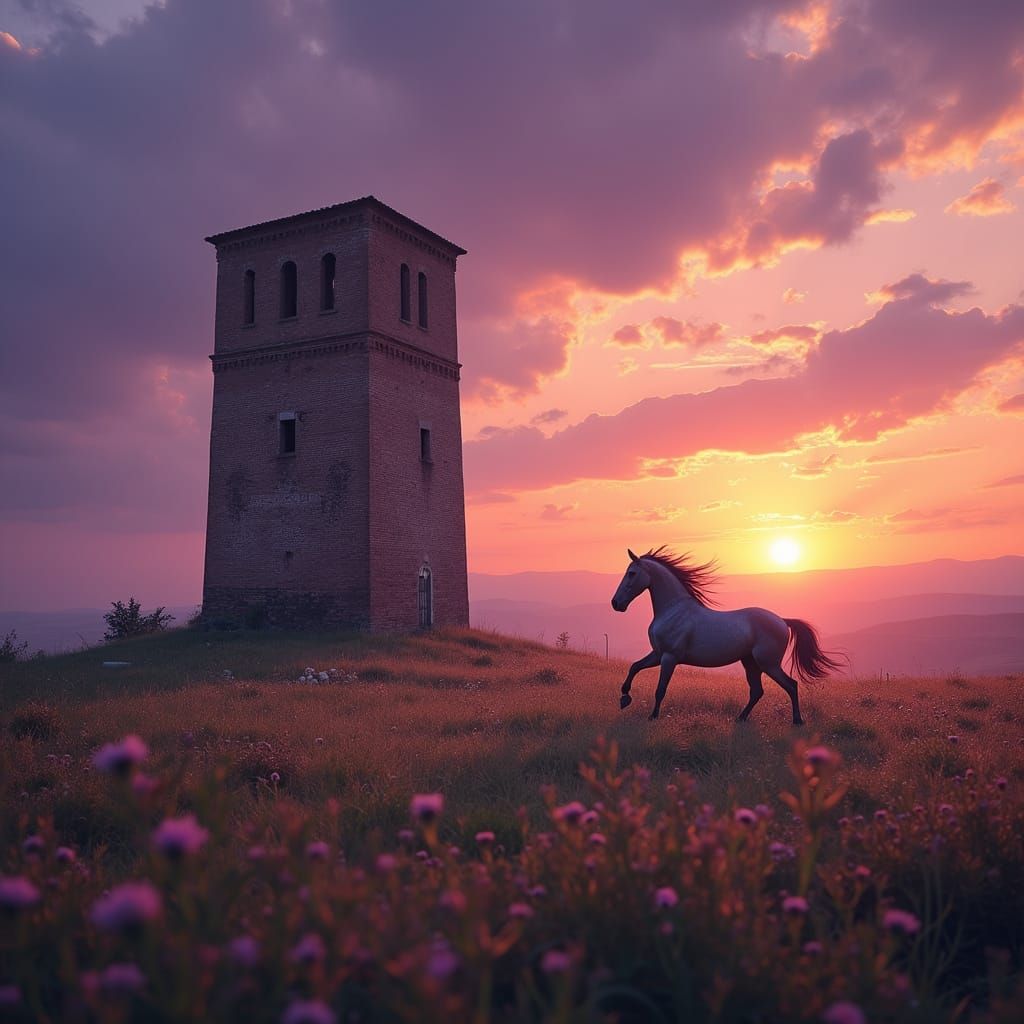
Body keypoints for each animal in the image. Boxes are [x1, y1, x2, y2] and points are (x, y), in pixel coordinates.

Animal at [610, 547, 844, 724]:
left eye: (631, 573)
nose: (616, 603)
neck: (673, 610)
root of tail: (782, 620)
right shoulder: (658, 654)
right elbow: (634, 667)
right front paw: (624, 697)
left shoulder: (669, 657)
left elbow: (660, 689)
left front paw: (652, 716)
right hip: (750, 663)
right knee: (757, 691)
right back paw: (741, 719)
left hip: (768, 664)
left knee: (791, 685)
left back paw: (797, 721)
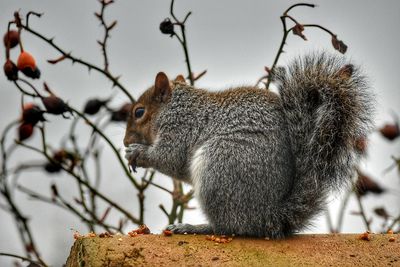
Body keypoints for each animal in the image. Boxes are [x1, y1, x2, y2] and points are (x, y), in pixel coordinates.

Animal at [123, 52, 374, 239]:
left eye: (139, 112)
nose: (125, 141)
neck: (175, 107)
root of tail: (268, 216)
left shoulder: (180, 129)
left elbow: (169, 158)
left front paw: (137, 153)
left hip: (219, 164)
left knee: (228, 227)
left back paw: (192, 228)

========================================

> [EXERCISE DETAILS]:
Verbatim copy, images excluded: transcribe all the entries above.

> [EXERCISE ANSWER]:
Body keypoints for each animal in the image. Boxes are [x1, y1, x2, y2] and points are (x, y), in pixel coordinates.

Animal at [610, 547, 844, 724]:
left eye: (631, 573)
nose: (616, 603)
neck: (673, 610)
root of tail: (782, 620)
right shoulder: (658, 654)
right elbow: (634, 667)
right front paw: (624, 697)
left shoulder: (669, 657)
left elbow: (660, 689)
left front paw: (652, 716)
right hip: (750, 663)
right knee: (757, 691)
right back paw: (741, 719)
left hip: (768, 664)
left knee: (791, 685)
left back paw: (797, 721)
Body keypoints for each animal in the image. Boxes are [x1, y1, x2, y2] and points are (x, y), in pixel coordinates.

Animal at [123, 52, 374, 239]:
left eye: (139, 112)
nose: (125, 141)
neck: (175, 107)
root of tail: (268, 216)
left shoulder: (180, 129)
left elbow: (169, 158)
left front paw: (137, 153)
left hip: (219, 164)
left knee: (228, 227)
left back paw: (192, 228)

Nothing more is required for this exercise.